Egyptian and Libyan officials said strikes had been launched on camps and ammunition stores belonging to the Derna Mujahideen Shura Council (DMSC). Areas targeted include the western entrance to Derna, Dahr al-Hamar in the south, and al-Fatayeh, a hilly area about 20 km (12 miles) from the city.
Yet the DMSC has never been involved in attacks outside Libya and in fact mostly limits its activities to Derna, rarely fighting in larger conflicts within Libya, according to Mohamed Eljarh, an Atlantic Council political analyst in Libya.
The group has denied taking part in attacks inside Egypt.
In fact, many suggest the air strikes had been planned in advance to shore up support for Sisi's main Libyan ally, Khalifa Haftar and his self-styled Libyan National Army (LNA), and that the Minya massacre was used as a pretext to launch them.
Forces loyal to Haftar, a military strongman like Sisi, have long been fighting the DMSC, cutting off supply routes to the city and hitting it with occasional air strikes. Despite the LNA's siege, the military situation in Derna has been in stalemate for months.
Egypt has also carried out strikes in Jufra, where the LNA has been fighting Islamists who fled Benghazi as well as forces linked to the U.N.-backed government in Tripoli.
The LNA lost dozens of men there in a surprise attack on an air base earlier in May, but has since consolidated control.
The Minya attack was a catalyst for those inside the Egyptian government and military who are in favour of military intervention in Libya, said Mokhtar Awad, who researches extremism at George Washington University.

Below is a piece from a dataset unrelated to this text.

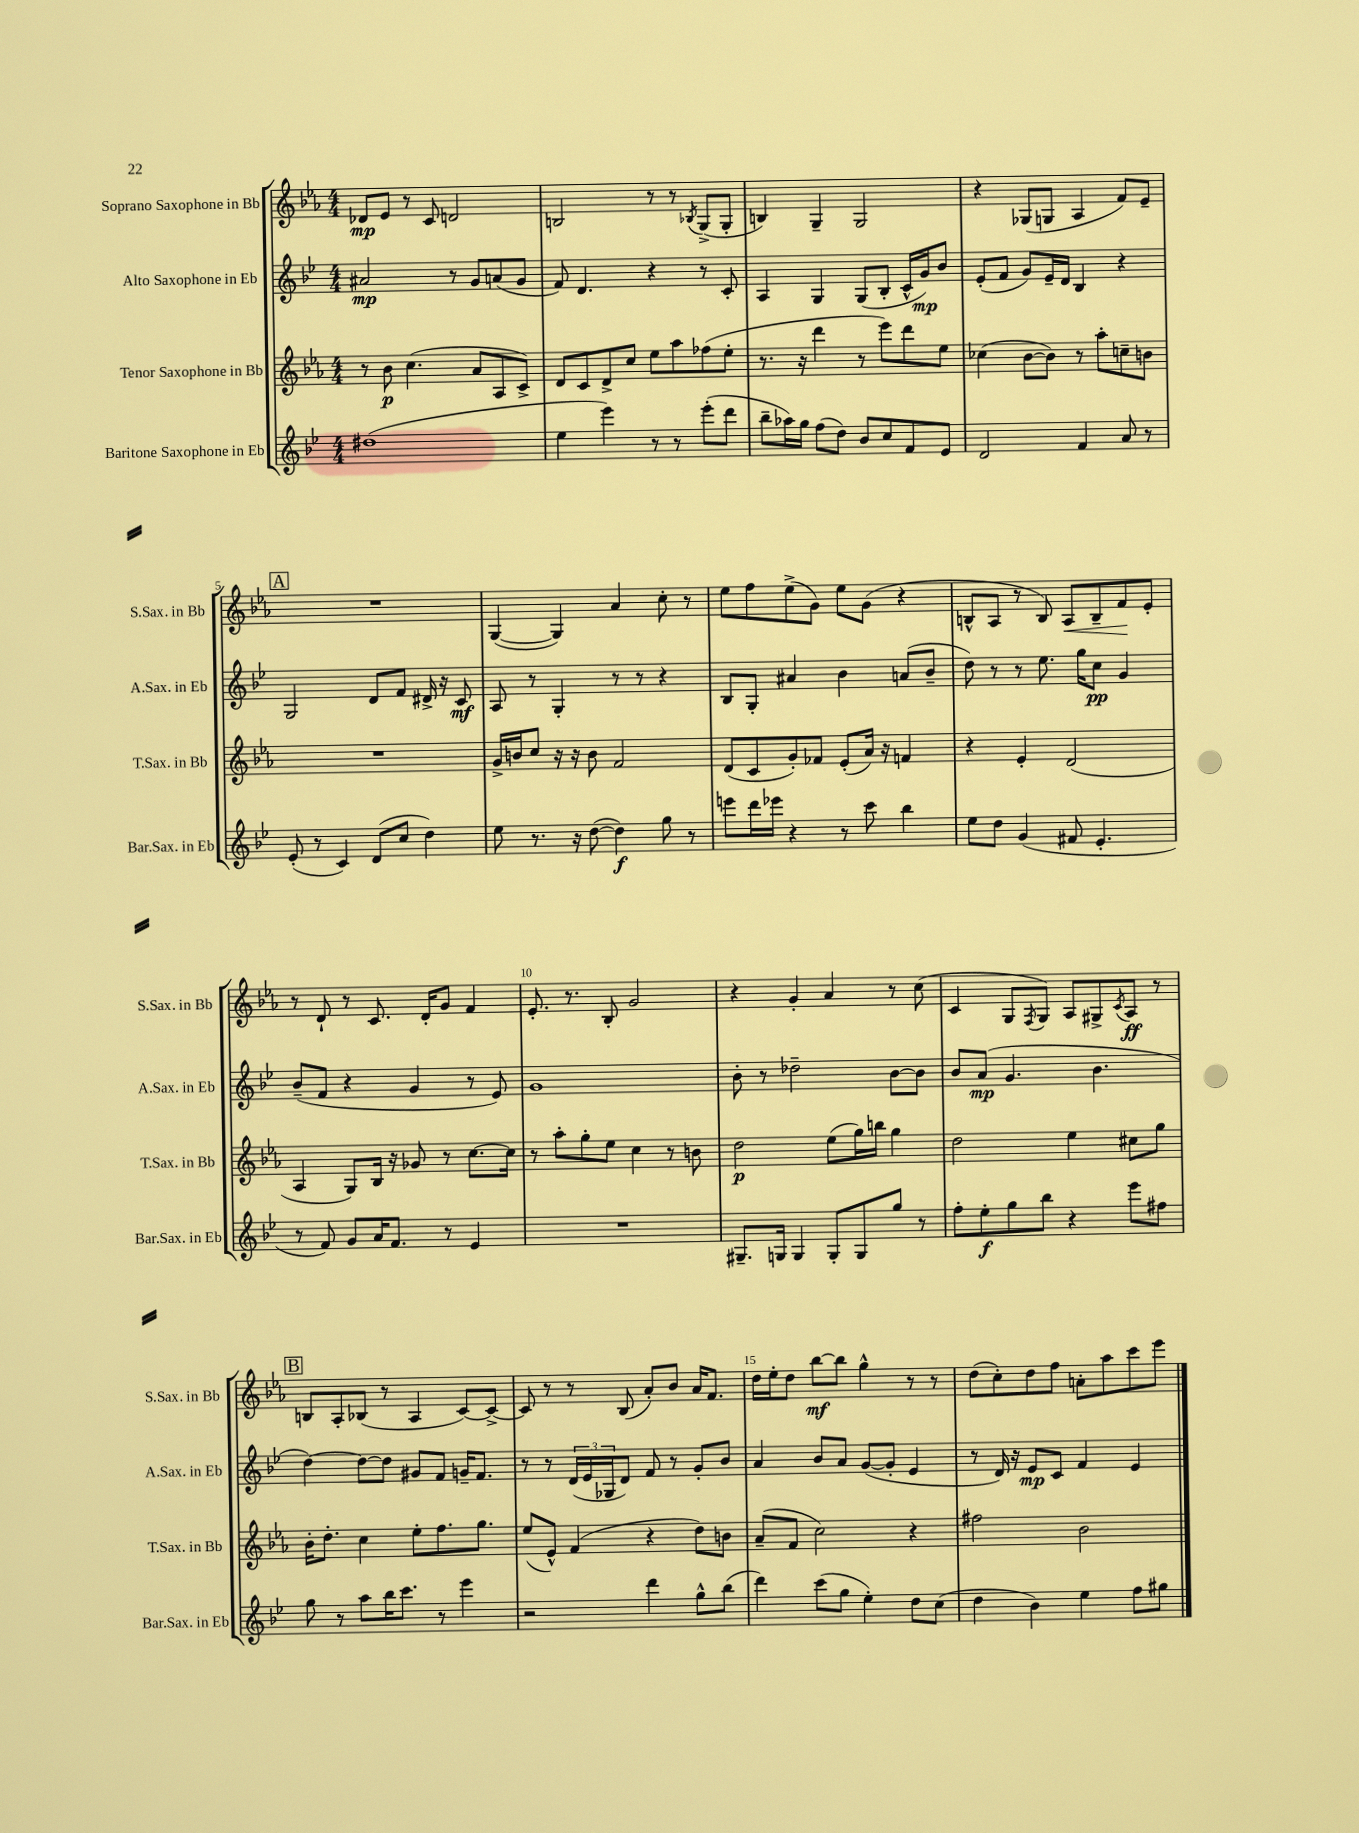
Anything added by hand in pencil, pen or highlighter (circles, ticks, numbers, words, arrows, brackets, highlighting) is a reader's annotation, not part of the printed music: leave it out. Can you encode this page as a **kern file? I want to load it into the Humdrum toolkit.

"This is Egypt taking action not because of the Minya attack but ... to drive out as many extremists as possible from the east," he said.
'THEY ARE ALL TERRORISTS'
Egypt says it does not target specific groups but that it goes after all militants who could be a threat to its security. A military spokesman told state media on Monday that all the groups targeted have the same ideology as those who carried out the Minya massacre, which is reason enough to bomb them.
"Names are not important for us, they are all terrorists. Those who carried out the Minya operation do not necessarily have to be in these camps but their followers are," an Egyptian intelligence source told Reuters.
Eljarh also said it was likely the air strikes has been planned in advance and that the Minya attack was an opportunity to carry them out, as part of a larger policy towards supporting Haftar, with Egypt bombing groups that constitute the strongest opposition to him.
Egypt sees any militant activity in eastern Libya, which is near its border, as a threat to its national security. One of the reasons Sisi has supported Haftar since 2014 is to ensure that all Islamists are driven out of eastern Libya.
Sisi is getting more involved now because of improved relations with Washington, Eljarh said. He believes U.S President Donald Trump has given him the green light to fight jihadists in Libya and elsewhere.
When Sisi announced the first round of air strikes on television on Friday, he implored Trump to support him.
Trump, who has made a point of improving relations with Cairo, said his country stood with Sisi and the Egyptian people.